Required actions:
- A) Using the passage on Pakistan's food crisis, answer these:
(i) What size of wheat harvest did Shaukat Aziz cite when he sanctioned the export of wheat?
(ii) How much wheat did the government later re-import, and at what price per ton?
(iii) Since when had the ration card system been scrapped?
- B) Pick up the passage on Pakistan's food crisis after its final sentence and carry it forward.

Text:
********

Headlines on the food crisis surged in the local papers last year, when policy makers in Pakistan woke up to the reality of a global rise in food prices, fuelled by the incessant spiral of oil price increases (now at $130 a barrel), debilitating weather conditions in some countries, and a transfer of farmland from food grains toward bio-fuels. The World Bank warned that food inflation in staples such as rice and wheat would stabilise, but remain at much higher levels for at least three years. Matters came to a head when Shaukat Aziz sanctioned the export of wheat, citing a bumper record-breaking harvest of 22 million tons. Whether the figures were purposely fudged to meet GDP growth figures, or mistakenly calculated, remains a matter of debate. Realised procurement, however, stood at much less than what was needed to meet local requirements. The government was later forced to re-import 1.7 million tons of wheat from the international market at a much higher rate of $450 per ton, than that at which it sold ($200). Meanwhile, wheat was traded in the black market at rates beyond people’s purchasing power. Hoarding by profiteers who anticipated the windfall gains of rising prices, and smuggling across the borders to India and Afghanistan, exacerbated the shortages. The result was a massive increase in the prices of basic staples such as rice, wheat, oil and sugar. President Pervez Musharraf was forced to announce the re-implemetation of a ration card system, scrapped since the 1980s, which was to help the poor buy subsidised flour, wheat, sugar, pulses and cooking fat from state-owned outlets.

********

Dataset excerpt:
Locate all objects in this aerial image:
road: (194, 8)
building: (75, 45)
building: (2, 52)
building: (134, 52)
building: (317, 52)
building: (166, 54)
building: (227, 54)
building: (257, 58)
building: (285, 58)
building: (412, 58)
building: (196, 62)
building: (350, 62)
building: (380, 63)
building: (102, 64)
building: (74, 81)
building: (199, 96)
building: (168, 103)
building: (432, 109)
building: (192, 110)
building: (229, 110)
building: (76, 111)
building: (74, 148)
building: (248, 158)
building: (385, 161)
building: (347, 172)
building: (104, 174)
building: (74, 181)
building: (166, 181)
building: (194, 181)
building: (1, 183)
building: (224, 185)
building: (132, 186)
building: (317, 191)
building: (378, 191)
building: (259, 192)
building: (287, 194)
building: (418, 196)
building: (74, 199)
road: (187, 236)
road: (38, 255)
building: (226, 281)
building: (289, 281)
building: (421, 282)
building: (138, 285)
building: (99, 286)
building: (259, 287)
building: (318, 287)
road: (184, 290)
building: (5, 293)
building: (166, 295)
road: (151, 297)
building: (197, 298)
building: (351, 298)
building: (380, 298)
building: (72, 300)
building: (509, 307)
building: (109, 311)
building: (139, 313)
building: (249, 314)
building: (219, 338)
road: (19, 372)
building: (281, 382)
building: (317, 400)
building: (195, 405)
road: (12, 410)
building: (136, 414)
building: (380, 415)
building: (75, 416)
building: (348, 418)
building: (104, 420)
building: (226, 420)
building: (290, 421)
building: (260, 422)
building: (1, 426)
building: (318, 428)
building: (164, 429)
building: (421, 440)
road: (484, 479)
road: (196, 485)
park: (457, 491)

********

Task results:
- A)
(i) A record-breaking harvest of 22 million tons.
(ii) 1.7 million tons, at $450 per ton.
(iii) Since the 1980s.

- B)
Summarising the failures of the previous government, Shafi Niaz, former advisor to the chief executive of Pakistan on food and agriculture and founder-chairman, Agricultural Prices Commission, writes, “Due to shortages in supplies, and non-accessibility in many areas of the country, the prices reached a level where the poor and even the middle-income groups found it extremely difficult to buy the commodity even if it was available. The government fixed, at intervals, atta prices, raising it every time, but failed to ease the situation because of imbalance in the supply-demand situation. The government even tried to help the public, particularly the poor, by supplying atta at cheap rates through the utility stores network, but it was to a very limited extent. With acute shortage of the commodity, accessibility turned out to be the next problem. The government had to take measures like banning movement of the commodity from one province to the other, and even restricting inter-district movement. Such restrictions not only badly limited supplies to deficient areas but also caused the prices to escalate. Atta shortage was seriously felt, which created unrest in such areas and even led to riots, something we have never experienced before.”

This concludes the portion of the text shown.